Au nom de mon parti et en mon nom personnel, je demande et réclame avec force, que les Nations Unies ordonnent de nouvelles élections communales, préparées et organisées par une commission des Nations Unies, commission de langue française, suffisamment nombreuse et disposant des pouvoirs indispensables pour garantir un régime de liberté respectueux des droits les plus fondamentaux de la personne humaine.
Au nom de mon parti, je demande et réclame l’abolition immédiate et effective de toutes les mesures entravant le libre exercice du droit démocratique. L’octroi réel de ces droits, s’il veut être réellement appliqué, exige la présence immédiate et permanente d’une Commission de Contrôle des Nations Unies établie au Rwanda.
Mémorandum de Kigeli V à M. Hammarskjöld
Lorsque la Belgique reçut de la Société des Nations, puis de l’O.N.U., le mandat d’exercer au Ruanda les pouvoirs de tutelle, sous le contrôle de l’organisation internationale, cette puissance était pleinement en mesure de remplir la mission internationale qui lui était confiée. Il n’en est plus de même aujourd’hui. Par suite des événements survenus au Congo, la Belgique n’a pas la possibilité, ni même la qualité requise pour mener à bien cette mission.
1° La décision du Conseil de Sécurité de confier au Secrétaire général des Nations Unies le soin de garantir l’ordre et la sécurité au Congo, comme la relève de troupes belges par les forces de l’O.N.U., a pour la Belgique plusieurs conséquences :
a) L’O.N.U. ayant estimé les positions prises par la Belgique susceptibles de remettre en péril la paix du monde, il est difficilement concevable que la Belgique puisse conserver au Ruanda la confiance de l’organisation internationale et y conduire une politique conforme à ses directives.
b) La vague de désapprobation, voire d’hostilité à la Belgique, qui déferle dans toutes les régions du Congo est, pour le continent africain, un événement majeur qui enlève à cette puissance l’autorité morale indiscutée nécessaire à l’exercice d’un mandat de l’O.N.U.
c) La perte de prestige et la diminution des moyens matériels d’action qu’entraînent pour la Belgique les événements du Congo ont une telle portée que la Belgique n’a plus, désormais, la puissance suffisante pour remplir efficacement les obligations internationales qui lui étaient confiées au Ruanda.
2° La rupture des relations diplomatiques entre le Congo et la Belgique a pour effet d’isoler entièrement la Belgique du continent africain. Ses propres intérêts au Congo ont dû être confiés à une tierce puissance, la France. On ne voit pas comment une puissance, qui n’a même plus les moyens de défendre ses propres intérêts en Afrique, pourrait continuer d’exercer la charge d’intérêts extérieurs sur une portion du continent africain. Elle ne saurait plus désormais le faire qu’à son seul profit, la possibilité d’assurer les relations diplomatiques normales avec un état souverain du Ruanda lui étant même refusée.

Matériel fourni
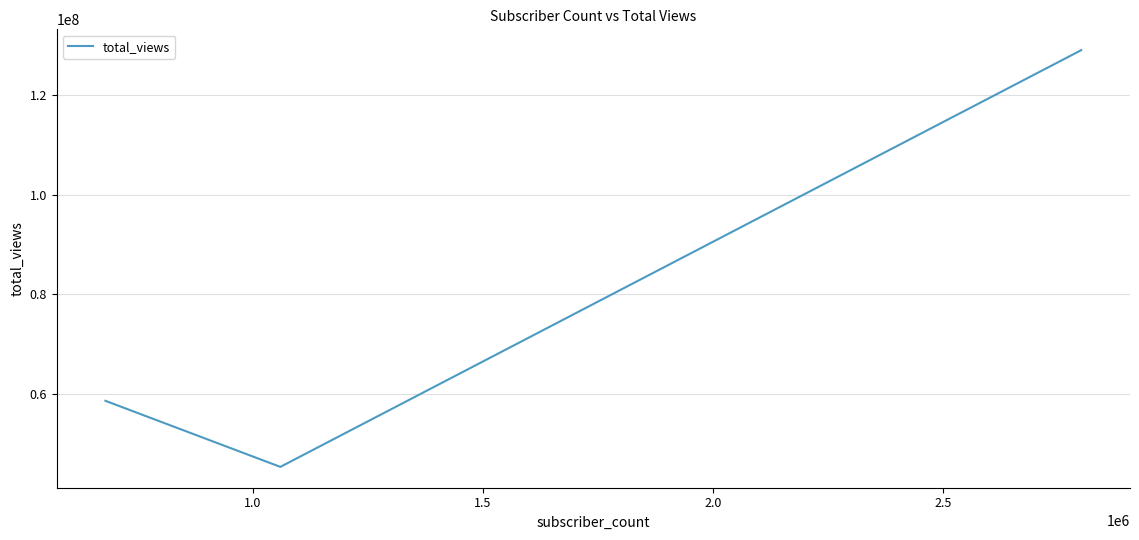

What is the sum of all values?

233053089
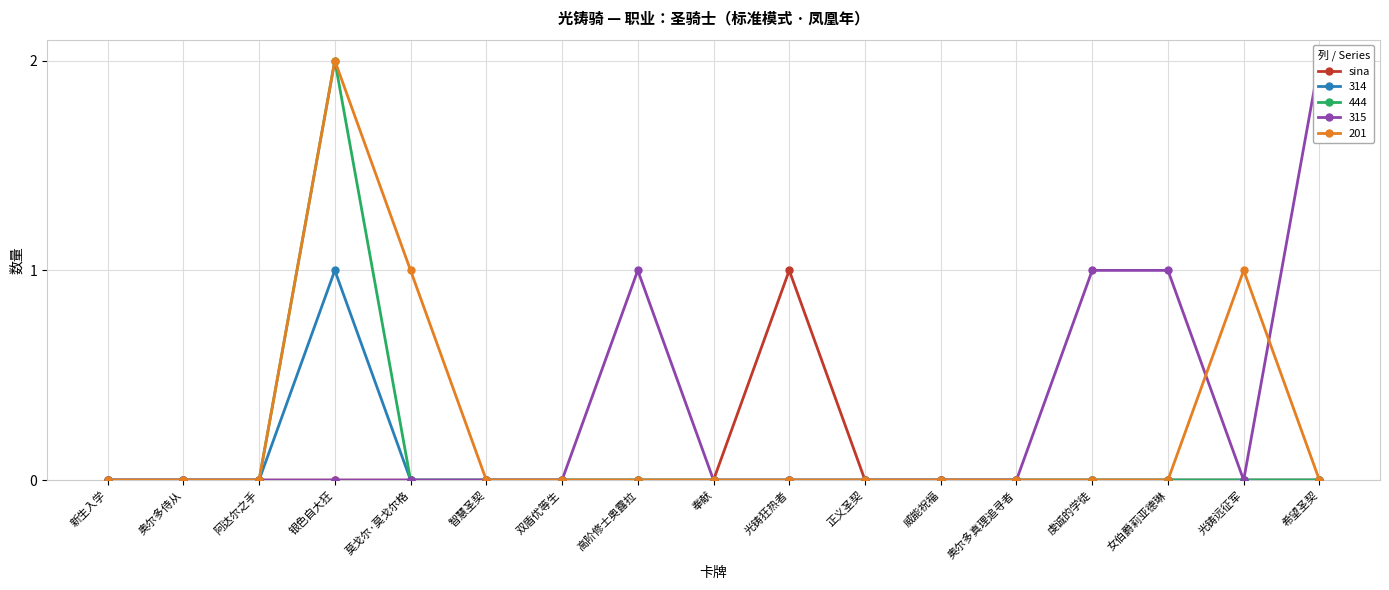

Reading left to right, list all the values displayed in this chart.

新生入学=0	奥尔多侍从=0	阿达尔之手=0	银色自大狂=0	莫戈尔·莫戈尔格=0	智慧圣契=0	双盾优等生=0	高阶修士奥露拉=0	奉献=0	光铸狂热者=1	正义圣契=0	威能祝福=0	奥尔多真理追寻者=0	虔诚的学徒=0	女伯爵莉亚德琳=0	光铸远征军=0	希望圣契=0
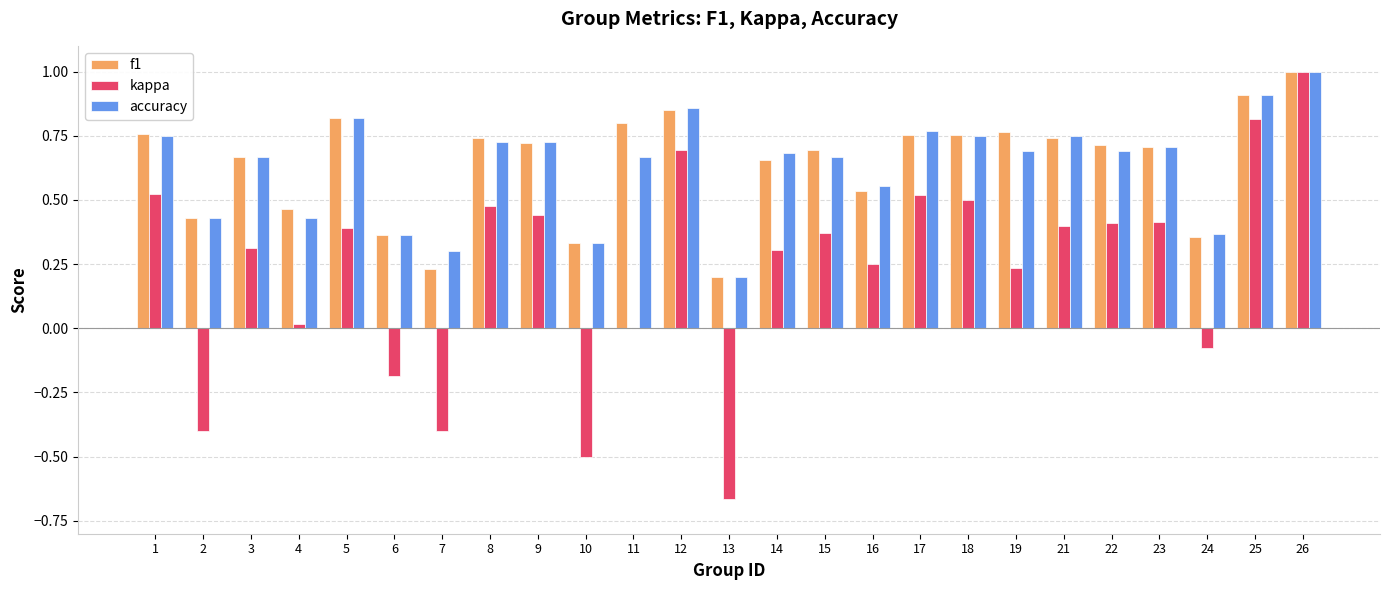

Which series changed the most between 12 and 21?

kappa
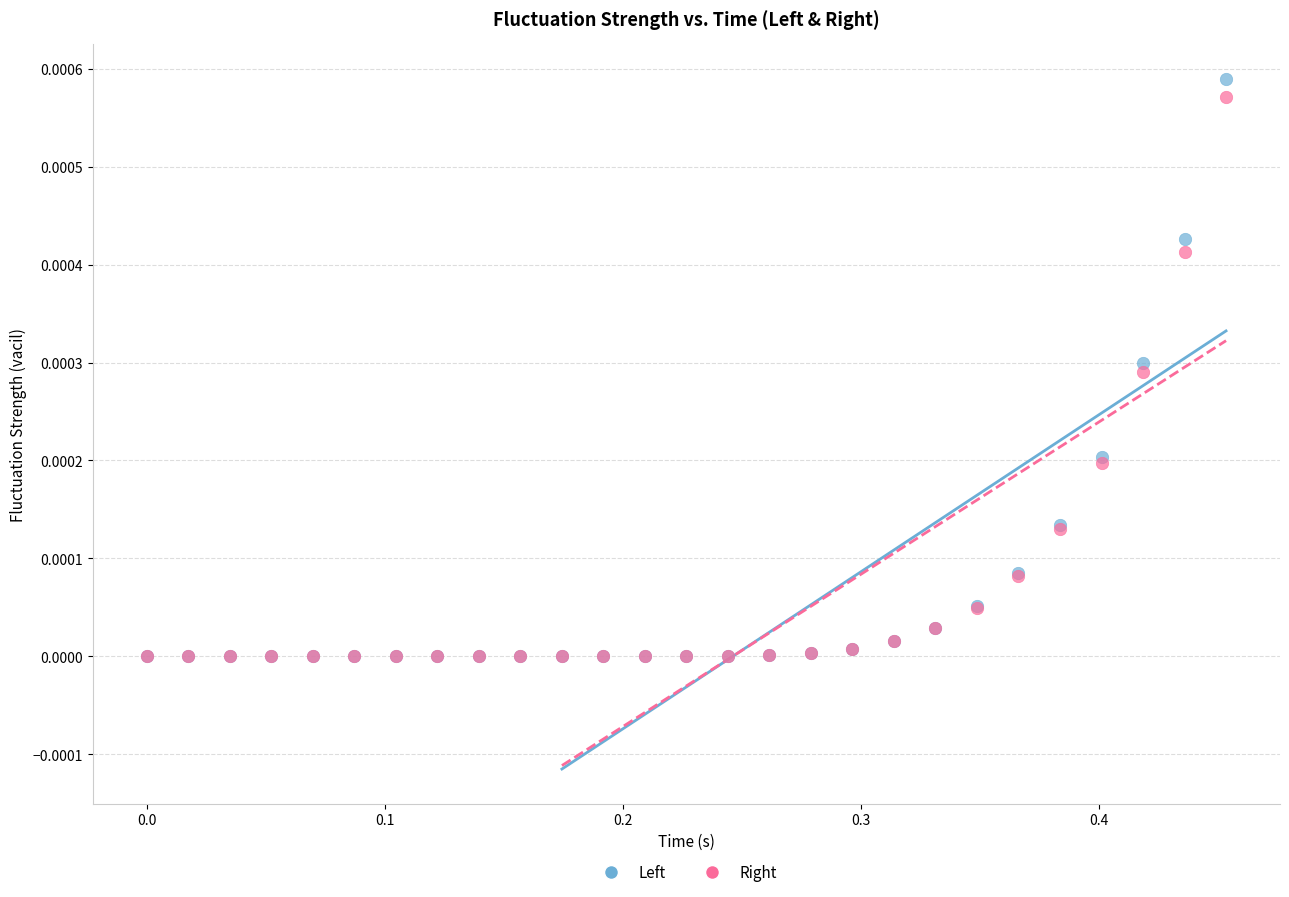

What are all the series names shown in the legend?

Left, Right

Action demandée A
Selon le point 2° du texte sur la tutelle du Ruanda, pourquoi la Belgique ne pourrait-elle plus exercer la charge d'intérêts extérieurs sur une portion du continent africain ? Répondez en une à trois phrases.
Action demandée B
Rédigez la suite du texte sur la tutelle du Ruanda à partir de sa dernière phrase.

Corrigé de l'exercice A
La rupture des relations diplomatiques entre le Congo et la Belgique isole entièrement celle-ci du continent africain, au point que ses propres intérêts au Congo ont dû être confiés à la France. Or une puissance qui n'a même plus les moyens de défendre ses propres intérêts en Afrique ne peut pas, selon le texte, continuer d'exercer la charge d'intérêts extérieurs sur une portion de ce continent.

Corrigé de l'exercice B
3° La confiance que pouvaient avoir les populations africaines dans la capacité de la Belgique à conduire une nation africaine à son indépendance dans l’ordre est définitivement compromise. Les populations du Ruanda sont à juste titre inquiétées d’une telle carence et craignent de voir leur pays plongé dans le même chaos que le Congo, les méthodes employées au Ruanda n’étant pas plus heureuses que celles choisies pour le Congo.
Dans ces conditions, le Mwami du Ruanda, S. M. Kigeri V, se voit obligé de demander à l’O.N.U. de prendre d’urgence toutes dispositions nécessaires pour :
a) Retirer à la Belgique le mandat qui lui a été confié et de l’exercer directement en vue de conduire le Ruanda à l’indépendance dans l’ordre et la sécurité ;
b) organiser sous le contrôle de l’O.N.U. les élections nécessaires, libres et démocratiques à la mise en place des nouvelles institutions. (Paru dans « Congo », 18 août 1960.)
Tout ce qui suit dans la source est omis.